Please rewrite the records starting at the line with "கிளாசி/மிஸ்ஸி" and ending at the line with "when they involve wings. T", changing "wings" to "feathers" and keeping everything else the same. Leave the pictures out of your answer.

SUPPLIED MATERIAL:
BEGIN

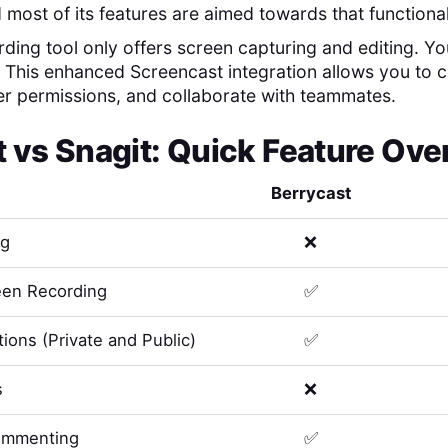
 most of its features are aimed towards that functional
ding tool only offers screen capturing and editing. You'
. This enhanced Screencast integration allows you to
er permissions, and collaborate with teammates.
t
vs
Snagit
: Quick Feature Ov
Berrycast
ng
❌
en Recording
✅
ions (Private and Public)
✅
s
❌
ommenting
✅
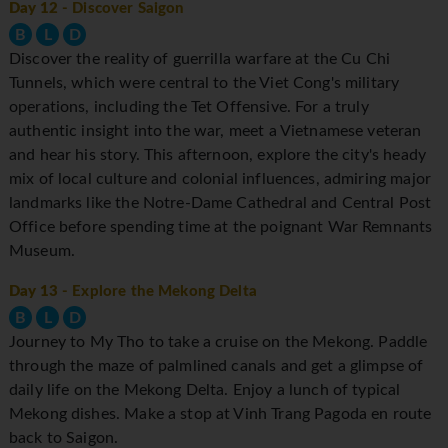
Day 12
- Discover Saigon
B
L
D
Discover the reality of guerrilla warfare at the Cu Chi
Tunnels, which were central to the Viet Cong's military
operations, including the Tet Offensive. For a truly
authentic insight into the war, meet a Vietnamese veteran
and hear his story. This afternoon, explore the city's heady
mix of local culture and colonial influences, admiring major
landmarks like the Notre-Dame Cathedral and Central Post
Office before spending time at the poignant War Remnants
Museum.
Day 13
- Explore the Mekong Delta
B
L
D
Journey to My Tho to take a cruise on the Mekong. Paddle
through the maze of palmlined canals and get a glimpse of
daily life on the Mekong Delta. Enjoy a lunch of typical
Mekong dishes. Make a stop at Vinh Trang Pagoda en route
back to Saigon.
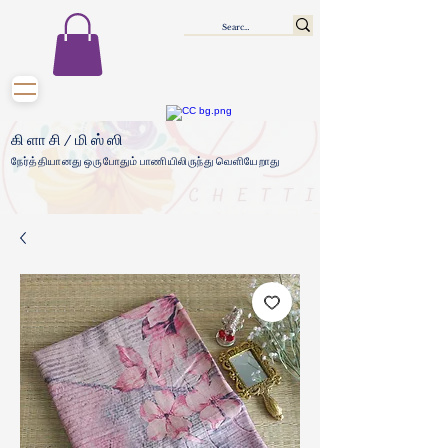
கிளாசி/மிஸ்ஸி
நேர்த்தியானது ஒருபோதும் பாணியிலிருந்து வெளியேறாது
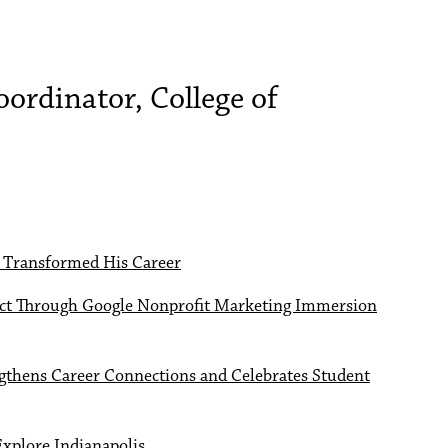
ordinator, College of
 Transformed His Career
pact Through Google Nonprofit Marketing Immersion
thens Career Connections and Celebrates Student
Explore Indianapolis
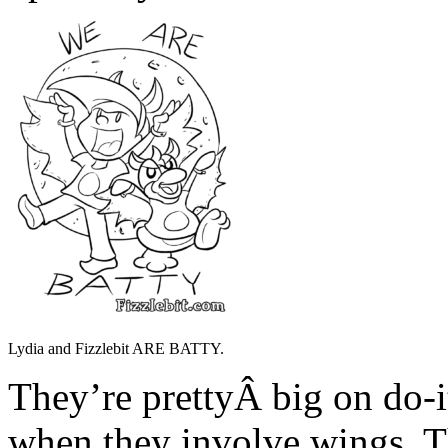
Lydia and Fizzlebit ARE BATTY.
They’re prettyÂ big on do-i
when they involve wings. T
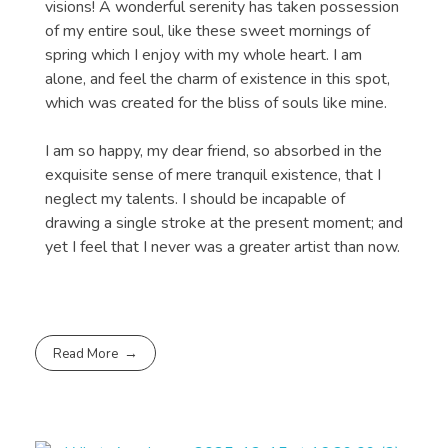
visions! A wonderful serenity has taken possession
of my entire soul, like these sweet mornings of
spring which I enjoy with my whole heart. I am
alone, and feel the charm of existence in this spot,
which was created for the bliss of souls like mine.
I am so happy, my dear friend, so absorbed in the
exquisite sense of mere tranquil existence, that I
neglect my talents. I should be incapable of
drawing a single stroke at the present moment; and
yet I feel that I never was a greater artist than now.
Read More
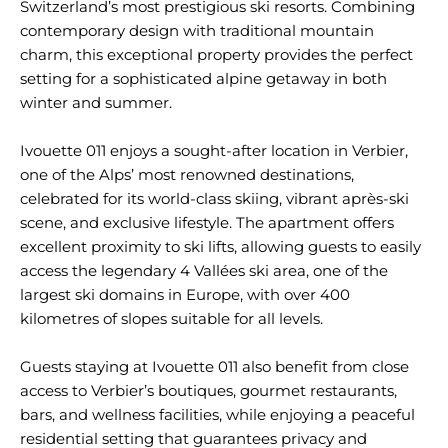
Switzerland’s most prestigious ski resorts. Combining
contemporary design with traditional mountain
charm, this exceptional property provides the perfect
setting for a sophisticated alpine getaway in both
winter and summer.
Ivouette 011 enjoys a sought-after location in Verbier,
one of the Alps’ most renowned destinations,
celebrated for its world-class skiing, vibrant après-ski
scene, and exclusive lifestyle. The apartment offers
excellent proximity to ski lifts, allowing guests to easily
access the legendary 4 Vallées ski area, one of the
largest ski domains in Europe, with over 400
kilometres of slopes suitable for all levels.
Guests staying at Ivouette 011 also benefit from close
access to Verbier’s boutiques, gourmet restaurants,
bars, and wellness facilities, while enjoying a peaceful
residential setting that guarantees privacy and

END

RESPONSE:
கிளாசி/மிஸ்ஸி
நேர்த்தியானது ஒருபோதும் பாணியிலிருந்து வெளியேறாது
ordinator, College of
 Transformed His Career
pact Through Google Nonprofit Marketing Immersion
thens Career Connections and Celebrates Student
Explore Indianapolis
Lydia and Fizzlebit ARE BATTY.
They’re prettyÂ big on do-i
when they involve feathers. T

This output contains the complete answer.